Optimization is a standard activity in everyday life. We use it consciously or unconsciously for almost all our daily jobs. When we try to find a way to finish an assignment in our professional life in less effort or time, it is an optimization procedure. Deciding the best way to reach the workplace from the time and distance
aspects, depending on the time of the day, is also an optimization. Many people in
this world try to reduce the daily cost of living for their survival. All these actions
have some amount of mental calculations behind it, and most of the time the
calculation is not that mathematical. The optimization process basically finds the
values of the variables those control the objective we need to optimize (i.e., minimize or maximize) while satisfying some constraints. This process becomes mathematical when we employ it in the professional sectors like finance, construction, manufacturing, etc. In those cases, the number of variables is quite high, and they are correlated in a complex way.

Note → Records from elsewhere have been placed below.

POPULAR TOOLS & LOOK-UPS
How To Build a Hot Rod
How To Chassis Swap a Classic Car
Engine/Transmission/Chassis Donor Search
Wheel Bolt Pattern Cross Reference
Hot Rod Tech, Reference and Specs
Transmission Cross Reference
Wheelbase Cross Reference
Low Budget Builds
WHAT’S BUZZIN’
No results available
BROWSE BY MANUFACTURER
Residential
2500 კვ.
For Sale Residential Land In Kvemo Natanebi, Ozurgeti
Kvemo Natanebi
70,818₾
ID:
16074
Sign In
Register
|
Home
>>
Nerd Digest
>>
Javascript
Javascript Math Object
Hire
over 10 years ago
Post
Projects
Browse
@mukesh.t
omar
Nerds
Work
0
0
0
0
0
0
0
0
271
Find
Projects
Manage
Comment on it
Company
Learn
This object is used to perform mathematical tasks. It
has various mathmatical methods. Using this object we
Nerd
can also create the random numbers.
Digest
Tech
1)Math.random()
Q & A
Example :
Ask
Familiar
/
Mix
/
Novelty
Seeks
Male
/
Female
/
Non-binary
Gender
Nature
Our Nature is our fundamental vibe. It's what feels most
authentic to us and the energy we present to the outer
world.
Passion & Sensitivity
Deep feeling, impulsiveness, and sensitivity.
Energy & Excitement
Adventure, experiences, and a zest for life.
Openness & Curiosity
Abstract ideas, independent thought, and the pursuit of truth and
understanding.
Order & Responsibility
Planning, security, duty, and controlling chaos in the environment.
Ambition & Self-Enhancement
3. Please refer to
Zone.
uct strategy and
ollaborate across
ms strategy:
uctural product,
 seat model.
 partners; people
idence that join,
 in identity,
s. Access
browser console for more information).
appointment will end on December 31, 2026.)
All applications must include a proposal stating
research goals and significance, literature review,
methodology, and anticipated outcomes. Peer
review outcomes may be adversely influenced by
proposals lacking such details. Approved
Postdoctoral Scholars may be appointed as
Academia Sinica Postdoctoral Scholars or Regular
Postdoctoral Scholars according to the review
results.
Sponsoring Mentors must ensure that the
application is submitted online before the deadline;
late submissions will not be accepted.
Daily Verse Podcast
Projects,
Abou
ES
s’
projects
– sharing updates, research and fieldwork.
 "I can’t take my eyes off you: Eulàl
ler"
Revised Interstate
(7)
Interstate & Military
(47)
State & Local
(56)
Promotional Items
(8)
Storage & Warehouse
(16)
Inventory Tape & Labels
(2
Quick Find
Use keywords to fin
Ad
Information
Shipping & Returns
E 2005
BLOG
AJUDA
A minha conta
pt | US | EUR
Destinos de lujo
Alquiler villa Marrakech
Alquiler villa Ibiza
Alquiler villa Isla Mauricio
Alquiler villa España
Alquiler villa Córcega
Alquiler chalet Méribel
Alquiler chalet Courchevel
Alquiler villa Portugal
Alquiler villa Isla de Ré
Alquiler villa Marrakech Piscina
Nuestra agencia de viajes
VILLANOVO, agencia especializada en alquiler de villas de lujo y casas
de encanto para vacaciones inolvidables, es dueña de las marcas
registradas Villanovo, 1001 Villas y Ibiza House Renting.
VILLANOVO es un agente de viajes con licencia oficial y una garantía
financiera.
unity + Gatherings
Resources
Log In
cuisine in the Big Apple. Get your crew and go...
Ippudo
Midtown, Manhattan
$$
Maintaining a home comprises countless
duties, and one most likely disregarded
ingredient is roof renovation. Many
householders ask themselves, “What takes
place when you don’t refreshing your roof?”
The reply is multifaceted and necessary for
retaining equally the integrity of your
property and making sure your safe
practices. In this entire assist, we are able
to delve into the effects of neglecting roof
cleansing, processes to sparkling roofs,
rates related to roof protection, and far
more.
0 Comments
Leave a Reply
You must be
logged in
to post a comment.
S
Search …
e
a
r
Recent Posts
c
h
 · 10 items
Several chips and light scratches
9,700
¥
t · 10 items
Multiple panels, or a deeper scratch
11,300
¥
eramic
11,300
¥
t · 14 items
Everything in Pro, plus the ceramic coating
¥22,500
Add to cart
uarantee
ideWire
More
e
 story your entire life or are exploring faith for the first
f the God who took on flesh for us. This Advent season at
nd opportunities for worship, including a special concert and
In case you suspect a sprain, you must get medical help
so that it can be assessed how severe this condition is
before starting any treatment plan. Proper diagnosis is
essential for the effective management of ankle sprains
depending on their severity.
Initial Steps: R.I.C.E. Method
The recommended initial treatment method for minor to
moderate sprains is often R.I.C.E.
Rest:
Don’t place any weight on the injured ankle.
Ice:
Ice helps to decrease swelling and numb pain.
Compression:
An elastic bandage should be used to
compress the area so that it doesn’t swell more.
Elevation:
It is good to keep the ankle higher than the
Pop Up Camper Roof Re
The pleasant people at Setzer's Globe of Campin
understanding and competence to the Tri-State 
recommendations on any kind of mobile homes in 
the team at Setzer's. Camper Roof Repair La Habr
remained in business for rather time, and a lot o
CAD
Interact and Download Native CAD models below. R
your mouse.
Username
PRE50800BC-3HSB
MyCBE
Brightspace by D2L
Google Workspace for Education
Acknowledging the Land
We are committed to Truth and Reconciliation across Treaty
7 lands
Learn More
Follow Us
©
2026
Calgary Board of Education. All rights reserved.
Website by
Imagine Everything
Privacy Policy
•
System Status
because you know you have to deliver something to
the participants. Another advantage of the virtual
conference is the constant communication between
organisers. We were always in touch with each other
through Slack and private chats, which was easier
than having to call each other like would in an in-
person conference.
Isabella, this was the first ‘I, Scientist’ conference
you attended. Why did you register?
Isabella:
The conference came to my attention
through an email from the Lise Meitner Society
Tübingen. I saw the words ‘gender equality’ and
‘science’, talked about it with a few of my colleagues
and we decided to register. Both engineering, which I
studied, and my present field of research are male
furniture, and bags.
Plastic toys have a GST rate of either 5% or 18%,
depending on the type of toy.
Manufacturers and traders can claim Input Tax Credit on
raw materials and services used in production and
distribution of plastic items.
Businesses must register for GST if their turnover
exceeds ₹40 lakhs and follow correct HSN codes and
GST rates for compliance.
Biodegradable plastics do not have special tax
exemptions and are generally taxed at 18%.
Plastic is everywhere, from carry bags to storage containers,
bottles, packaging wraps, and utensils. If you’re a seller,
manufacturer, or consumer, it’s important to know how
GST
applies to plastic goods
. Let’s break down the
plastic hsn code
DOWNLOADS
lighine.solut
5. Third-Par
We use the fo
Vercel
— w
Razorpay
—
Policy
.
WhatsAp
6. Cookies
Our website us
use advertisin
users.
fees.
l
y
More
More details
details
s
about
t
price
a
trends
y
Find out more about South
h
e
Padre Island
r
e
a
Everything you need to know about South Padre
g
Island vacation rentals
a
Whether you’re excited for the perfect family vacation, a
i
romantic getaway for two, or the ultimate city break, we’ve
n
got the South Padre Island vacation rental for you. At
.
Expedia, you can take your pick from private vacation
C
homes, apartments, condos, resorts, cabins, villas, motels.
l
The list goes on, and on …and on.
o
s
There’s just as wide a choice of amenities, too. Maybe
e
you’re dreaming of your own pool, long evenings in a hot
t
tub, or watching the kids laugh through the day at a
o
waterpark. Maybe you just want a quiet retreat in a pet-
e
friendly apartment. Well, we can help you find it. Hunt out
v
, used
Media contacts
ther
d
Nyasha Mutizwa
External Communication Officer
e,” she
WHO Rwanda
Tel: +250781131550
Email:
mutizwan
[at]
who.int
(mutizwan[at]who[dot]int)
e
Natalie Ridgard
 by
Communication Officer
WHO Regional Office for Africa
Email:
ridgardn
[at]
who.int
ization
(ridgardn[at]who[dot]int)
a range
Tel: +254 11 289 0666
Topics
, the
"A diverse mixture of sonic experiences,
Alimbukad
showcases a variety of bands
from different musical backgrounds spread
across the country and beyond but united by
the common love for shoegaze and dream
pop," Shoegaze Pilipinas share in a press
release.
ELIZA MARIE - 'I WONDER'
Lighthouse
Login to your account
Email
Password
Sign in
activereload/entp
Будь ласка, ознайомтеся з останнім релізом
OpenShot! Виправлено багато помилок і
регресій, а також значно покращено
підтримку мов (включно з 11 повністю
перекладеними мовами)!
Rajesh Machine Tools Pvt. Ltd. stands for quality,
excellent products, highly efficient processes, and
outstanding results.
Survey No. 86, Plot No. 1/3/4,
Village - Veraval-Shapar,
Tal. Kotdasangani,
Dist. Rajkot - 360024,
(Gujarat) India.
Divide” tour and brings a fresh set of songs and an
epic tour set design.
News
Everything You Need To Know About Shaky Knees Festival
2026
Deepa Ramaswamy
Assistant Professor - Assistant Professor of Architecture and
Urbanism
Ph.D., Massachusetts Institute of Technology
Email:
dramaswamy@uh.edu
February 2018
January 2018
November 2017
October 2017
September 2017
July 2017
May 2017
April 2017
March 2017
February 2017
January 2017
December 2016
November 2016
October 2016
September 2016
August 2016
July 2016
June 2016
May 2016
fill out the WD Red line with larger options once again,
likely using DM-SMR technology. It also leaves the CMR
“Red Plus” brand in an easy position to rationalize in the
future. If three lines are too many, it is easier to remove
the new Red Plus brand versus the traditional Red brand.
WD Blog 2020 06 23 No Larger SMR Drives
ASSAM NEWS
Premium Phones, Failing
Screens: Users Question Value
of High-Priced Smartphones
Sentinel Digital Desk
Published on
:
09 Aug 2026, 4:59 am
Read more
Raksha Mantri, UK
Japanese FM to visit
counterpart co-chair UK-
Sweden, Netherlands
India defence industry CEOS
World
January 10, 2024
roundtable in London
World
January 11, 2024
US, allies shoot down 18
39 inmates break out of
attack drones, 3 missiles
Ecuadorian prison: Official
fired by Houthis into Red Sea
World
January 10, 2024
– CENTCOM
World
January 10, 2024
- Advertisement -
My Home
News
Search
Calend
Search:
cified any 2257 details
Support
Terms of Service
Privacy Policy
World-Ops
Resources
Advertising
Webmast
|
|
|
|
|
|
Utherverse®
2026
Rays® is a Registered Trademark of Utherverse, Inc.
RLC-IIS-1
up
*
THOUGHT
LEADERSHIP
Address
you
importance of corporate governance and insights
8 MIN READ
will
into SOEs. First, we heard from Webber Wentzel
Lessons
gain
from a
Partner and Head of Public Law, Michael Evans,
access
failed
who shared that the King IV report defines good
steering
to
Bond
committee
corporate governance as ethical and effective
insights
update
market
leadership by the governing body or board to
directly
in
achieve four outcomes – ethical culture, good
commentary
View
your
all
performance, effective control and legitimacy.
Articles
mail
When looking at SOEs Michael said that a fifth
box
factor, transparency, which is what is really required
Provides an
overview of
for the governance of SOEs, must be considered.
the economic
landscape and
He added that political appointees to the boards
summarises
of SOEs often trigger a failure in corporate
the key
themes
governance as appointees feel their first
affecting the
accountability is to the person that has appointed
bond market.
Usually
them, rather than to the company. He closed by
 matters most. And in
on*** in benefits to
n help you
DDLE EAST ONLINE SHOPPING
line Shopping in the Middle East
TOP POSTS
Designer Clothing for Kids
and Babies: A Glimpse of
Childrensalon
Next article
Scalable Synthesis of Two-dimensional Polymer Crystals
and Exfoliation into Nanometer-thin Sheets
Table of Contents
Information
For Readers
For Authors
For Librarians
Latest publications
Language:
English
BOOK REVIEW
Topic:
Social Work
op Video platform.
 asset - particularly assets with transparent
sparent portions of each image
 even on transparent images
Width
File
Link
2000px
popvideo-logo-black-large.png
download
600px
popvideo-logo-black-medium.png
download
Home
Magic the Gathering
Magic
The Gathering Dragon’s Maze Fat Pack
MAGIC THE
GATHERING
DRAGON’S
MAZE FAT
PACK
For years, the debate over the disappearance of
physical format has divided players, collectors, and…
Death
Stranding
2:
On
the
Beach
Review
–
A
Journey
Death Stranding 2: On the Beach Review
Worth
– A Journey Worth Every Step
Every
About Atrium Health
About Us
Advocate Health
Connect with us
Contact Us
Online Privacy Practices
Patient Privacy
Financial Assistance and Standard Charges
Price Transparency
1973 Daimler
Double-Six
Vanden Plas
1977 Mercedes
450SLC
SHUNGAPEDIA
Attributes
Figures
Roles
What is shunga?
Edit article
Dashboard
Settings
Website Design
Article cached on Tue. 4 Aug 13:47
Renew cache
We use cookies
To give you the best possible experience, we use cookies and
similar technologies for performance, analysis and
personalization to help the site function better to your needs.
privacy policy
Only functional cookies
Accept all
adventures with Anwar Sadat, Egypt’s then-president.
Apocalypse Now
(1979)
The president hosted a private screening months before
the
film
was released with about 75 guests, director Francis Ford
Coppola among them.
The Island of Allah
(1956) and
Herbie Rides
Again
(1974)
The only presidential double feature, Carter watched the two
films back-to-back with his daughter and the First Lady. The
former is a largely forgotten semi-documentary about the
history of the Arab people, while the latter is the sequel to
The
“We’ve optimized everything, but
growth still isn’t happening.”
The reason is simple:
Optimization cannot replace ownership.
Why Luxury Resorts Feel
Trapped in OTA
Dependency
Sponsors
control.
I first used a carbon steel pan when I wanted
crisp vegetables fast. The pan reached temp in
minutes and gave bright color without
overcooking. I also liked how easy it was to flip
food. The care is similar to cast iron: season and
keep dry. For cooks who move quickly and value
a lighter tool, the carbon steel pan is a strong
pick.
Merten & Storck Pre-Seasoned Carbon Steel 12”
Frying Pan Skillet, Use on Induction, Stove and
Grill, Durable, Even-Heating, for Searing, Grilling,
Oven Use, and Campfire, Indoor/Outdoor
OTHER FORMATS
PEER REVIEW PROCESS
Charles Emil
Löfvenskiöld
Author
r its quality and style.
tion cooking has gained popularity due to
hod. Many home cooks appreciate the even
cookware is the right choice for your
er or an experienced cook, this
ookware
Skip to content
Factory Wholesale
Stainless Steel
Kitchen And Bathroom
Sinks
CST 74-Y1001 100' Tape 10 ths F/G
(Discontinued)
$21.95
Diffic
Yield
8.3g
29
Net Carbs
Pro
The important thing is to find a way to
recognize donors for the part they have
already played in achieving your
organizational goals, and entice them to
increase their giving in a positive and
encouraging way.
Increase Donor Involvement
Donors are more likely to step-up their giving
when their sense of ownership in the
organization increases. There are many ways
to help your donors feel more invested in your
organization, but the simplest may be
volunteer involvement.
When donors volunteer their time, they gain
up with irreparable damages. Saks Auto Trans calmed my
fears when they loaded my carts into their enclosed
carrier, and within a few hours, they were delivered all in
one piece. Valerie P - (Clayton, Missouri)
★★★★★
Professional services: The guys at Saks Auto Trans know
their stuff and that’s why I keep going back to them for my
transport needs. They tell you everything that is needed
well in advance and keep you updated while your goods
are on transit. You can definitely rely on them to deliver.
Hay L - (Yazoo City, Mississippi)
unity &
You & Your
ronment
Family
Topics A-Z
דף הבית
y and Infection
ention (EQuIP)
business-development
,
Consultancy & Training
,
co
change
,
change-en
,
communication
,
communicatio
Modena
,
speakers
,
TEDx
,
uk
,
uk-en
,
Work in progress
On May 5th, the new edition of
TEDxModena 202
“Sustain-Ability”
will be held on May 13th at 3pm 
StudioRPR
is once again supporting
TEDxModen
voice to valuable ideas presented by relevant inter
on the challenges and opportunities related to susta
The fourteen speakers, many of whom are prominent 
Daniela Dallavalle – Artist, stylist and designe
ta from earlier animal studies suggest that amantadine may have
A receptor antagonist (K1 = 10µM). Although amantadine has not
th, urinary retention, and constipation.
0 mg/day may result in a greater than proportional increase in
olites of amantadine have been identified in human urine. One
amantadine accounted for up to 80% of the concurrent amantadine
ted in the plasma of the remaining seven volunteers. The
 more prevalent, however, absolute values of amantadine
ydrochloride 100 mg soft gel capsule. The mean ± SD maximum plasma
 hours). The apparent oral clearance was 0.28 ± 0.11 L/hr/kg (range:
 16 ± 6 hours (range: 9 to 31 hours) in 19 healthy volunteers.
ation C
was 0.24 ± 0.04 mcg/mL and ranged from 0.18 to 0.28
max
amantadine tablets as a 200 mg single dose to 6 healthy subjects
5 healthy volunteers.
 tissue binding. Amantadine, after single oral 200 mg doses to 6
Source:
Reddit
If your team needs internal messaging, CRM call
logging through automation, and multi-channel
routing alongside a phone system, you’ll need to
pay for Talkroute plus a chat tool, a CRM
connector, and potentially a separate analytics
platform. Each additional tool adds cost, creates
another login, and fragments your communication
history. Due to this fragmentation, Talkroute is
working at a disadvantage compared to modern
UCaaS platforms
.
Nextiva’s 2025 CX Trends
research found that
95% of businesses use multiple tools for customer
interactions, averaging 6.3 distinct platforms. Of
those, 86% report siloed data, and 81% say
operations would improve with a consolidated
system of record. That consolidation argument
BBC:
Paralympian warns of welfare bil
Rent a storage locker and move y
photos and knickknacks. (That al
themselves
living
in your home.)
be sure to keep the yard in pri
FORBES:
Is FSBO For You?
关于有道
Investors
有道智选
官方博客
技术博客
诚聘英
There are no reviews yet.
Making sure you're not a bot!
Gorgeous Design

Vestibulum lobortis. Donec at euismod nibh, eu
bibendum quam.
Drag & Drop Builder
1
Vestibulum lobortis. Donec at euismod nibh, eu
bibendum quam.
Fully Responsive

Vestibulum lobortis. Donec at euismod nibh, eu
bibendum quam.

Mathematical optimization has various components. The first is the objective
function, which defines the attribute to be optimized in terms of the dependent
variables or design variables. For example, in manufacturing process, it describes
the profit or the cost or the product quality. The design variables are the variables
which control the value of the attribute, which is being optimized. The amounts of
different resources used and the time spent in a manufacturing process may be
considered as the design variables. The third important component in an optimization process is the constraint. It may be single or a set of constraints, which allow the process to take on certain values of the design variables but exclude others.